● **TEKS BACAAN**:
* * *

Di sini Yakobus memperingatkan kita tentang akibat dari menyerah pada keinginan kita, yaitu jatuh ke dalam dosa. Ketika kita berkata “ya” pada keinginan untuk melakukan apa yang kita inginkan, alih-alih memercayai Tuhan dan menaati-Nya, dosa pun lahir. Kemudian dosa bertumbuh dan menghasilkan kematian.

Dosa selalu menuntun kepada kematian. Bagi mereka yang tidak berada di dalam Kristus—yang belum menerima anugerah cuma-cuma dari Tuhan berupa pengampunan dosa, yang belum dilahirkan kembali ke dalam hidup yang baru—kematian itu bersifat permanen dan kekal. Namun, bagi orang Kristen, dosa membawa hal-hal yang sangat buruk selama kita hidup di dunia. Karena itu kita harus selalu ingat bahwa Tuhan sudah dari awalnya menetapkan apa yang baik untuk kita terima. Untuk mendapatkan apa yang benar-benar baik, kita tidak mempunyai pilihan lain, selain Yesus.

“Karena kamu telah mendengar tentang Dia dan menerima pengajaran di dalam Dia menurut kebenaran yang nyata dalam Yesus, yaitu bahwa kamu, berhubung dengan kehidupan kamu yang dahulu, harus menanggalkan manusia lama, yang menemui kebinasaannya oleh nafsunya yang menyesatkan, supaya kamu dibaharui di dalam roh dan pikiranmu, dan mengenakan manusia baru, yang telah diciptakan menurut kehendak Allah di dalam kebenaran dan kekudusan yang sesungguhnya.” Efesus 4:21-24

Sebagian di antara kita mungkin masih mencoba menyalahkan Tuhan untuk adanya pencobaan dalam hidup kita. Jika Tuhan mahatahu, dan Ia tahu bagaimana dan kapan kita bisa jatuh dalam dosa, mengapa Ia tidak menghentikan kebebasan kita sehingga kita tidak bisa memilih dosa? Dalam hal ini, sifat Tuhan yang dibatasi oleh waktu dan tatanan keberadaan yang berbeda membantu kita memahami bagaimana Tuhan dapat mengatur segala sesuatu sementara kita tetap membuat pilihan yang bebas dan bermakna. Tuhan, dalam kehadiran-Nya yang kekal, adalah penyebab pertama segala sesuatu atau yang membuka kemungkinan terjadinya sesuatu. Namun sebagai penyebab pertama segala sesuatu, Tuhan—yang memiliki tatanan yang berbeda dari manusia—memberikan kebebasan sejati bagi manusia sebagai penyebab sekunder.

* * *

[Entri data tersimpan]
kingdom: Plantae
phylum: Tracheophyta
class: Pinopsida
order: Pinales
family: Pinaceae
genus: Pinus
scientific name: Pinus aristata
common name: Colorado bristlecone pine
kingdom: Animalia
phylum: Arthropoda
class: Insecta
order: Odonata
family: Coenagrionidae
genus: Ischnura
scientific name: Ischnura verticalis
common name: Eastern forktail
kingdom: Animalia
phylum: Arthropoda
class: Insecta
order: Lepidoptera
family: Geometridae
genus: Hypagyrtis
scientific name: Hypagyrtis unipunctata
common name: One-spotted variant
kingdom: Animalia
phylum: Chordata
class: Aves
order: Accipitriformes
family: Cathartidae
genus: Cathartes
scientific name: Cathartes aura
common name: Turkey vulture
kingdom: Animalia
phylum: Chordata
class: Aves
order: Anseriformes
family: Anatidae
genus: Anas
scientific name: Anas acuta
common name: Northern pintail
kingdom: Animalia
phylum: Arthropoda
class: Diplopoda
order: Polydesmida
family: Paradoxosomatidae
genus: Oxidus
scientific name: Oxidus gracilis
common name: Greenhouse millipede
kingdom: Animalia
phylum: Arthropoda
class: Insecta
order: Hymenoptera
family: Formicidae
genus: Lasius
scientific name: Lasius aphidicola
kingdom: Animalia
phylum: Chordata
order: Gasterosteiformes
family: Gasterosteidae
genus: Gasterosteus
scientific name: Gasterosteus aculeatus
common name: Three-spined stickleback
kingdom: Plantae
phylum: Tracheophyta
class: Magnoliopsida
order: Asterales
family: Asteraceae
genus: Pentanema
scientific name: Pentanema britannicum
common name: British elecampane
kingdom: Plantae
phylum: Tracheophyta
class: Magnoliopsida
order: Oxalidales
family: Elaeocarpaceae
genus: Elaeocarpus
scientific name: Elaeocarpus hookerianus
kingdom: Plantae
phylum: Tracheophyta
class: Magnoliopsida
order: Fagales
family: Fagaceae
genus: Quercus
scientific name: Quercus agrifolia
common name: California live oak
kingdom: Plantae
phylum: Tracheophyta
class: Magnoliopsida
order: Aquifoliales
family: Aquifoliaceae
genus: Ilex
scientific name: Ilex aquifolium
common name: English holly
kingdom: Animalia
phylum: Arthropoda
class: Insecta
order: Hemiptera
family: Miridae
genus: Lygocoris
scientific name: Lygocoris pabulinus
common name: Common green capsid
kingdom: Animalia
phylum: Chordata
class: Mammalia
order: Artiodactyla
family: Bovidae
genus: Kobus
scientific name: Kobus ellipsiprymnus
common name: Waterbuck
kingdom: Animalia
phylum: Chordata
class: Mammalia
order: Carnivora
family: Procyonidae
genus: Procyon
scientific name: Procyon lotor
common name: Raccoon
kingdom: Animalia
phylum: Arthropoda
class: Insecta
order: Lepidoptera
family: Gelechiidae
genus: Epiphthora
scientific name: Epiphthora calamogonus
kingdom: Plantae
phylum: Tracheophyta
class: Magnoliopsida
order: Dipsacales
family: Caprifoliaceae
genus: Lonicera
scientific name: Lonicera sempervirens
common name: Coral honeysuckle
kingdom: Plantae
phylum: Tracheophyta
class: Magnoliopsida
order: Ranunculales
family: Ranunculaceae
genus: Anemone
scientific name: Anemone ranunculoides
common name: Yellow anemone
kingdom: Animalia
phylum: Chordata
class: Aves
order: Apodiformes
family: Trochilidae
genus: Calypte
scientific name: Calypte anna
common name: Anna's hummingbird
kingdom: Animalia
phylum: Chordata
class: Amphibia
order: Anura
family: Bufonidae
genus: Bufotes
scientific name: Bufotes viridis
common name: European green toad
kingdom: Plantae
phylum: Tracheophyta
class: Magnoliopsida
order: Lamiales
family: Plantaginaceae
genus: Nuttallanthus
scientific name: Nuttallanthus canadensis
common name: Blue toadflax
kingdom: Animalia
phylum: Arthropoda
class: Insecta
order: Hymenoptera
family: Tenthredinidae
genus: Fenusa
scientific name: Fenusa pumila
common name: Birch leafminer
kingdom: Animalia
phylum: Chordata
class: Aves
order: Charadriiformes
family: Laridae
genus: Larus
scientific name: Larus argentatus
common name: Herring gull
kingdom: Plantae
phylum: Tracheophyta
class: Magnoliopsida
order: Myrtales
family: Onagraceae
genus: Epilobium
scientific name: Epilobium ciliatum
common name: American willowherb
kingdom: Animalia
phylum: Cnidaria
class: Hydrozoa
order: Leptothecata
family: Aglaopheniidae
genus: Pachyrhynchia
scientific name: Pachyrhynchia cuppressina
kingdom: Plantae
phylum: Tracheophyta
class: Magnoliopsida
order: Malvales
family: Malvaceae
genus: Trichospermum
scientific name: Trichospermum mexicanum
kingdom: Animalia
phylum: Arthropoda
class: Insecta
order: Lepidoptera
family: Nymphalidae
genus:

* * *

● **TUGAS LATIHAN**:
1. Menurut teks tentang dosa, apa yang dihasilkan dosa ketika bertumbuh?
2. Tolong sajikan baris-baris entri data dari baris yang memuat "family: Onagraceae" sampai baris yang memuat "genus: Pachyrhynchia" sebagai daftar JSON berisi string, satu string untuk setiap baris, tanpa baris kosong.

● **JAWABAN LATIHAN**:
1. Dosa menghasilkan kematian.

2.
[
  "family: Onagraceae",
  "genus: Epilobium",
  "scientific name: Epilobium ciliatum",
  "common name: American willowherb",
  "kingdom: Animalia",
  "phylum: Cnidaria",
  "class: Hydrozoa",
  "order: Leptothecata",
  "family: Aglaopheniidae",
  "genus: Pachyrhynchia"
]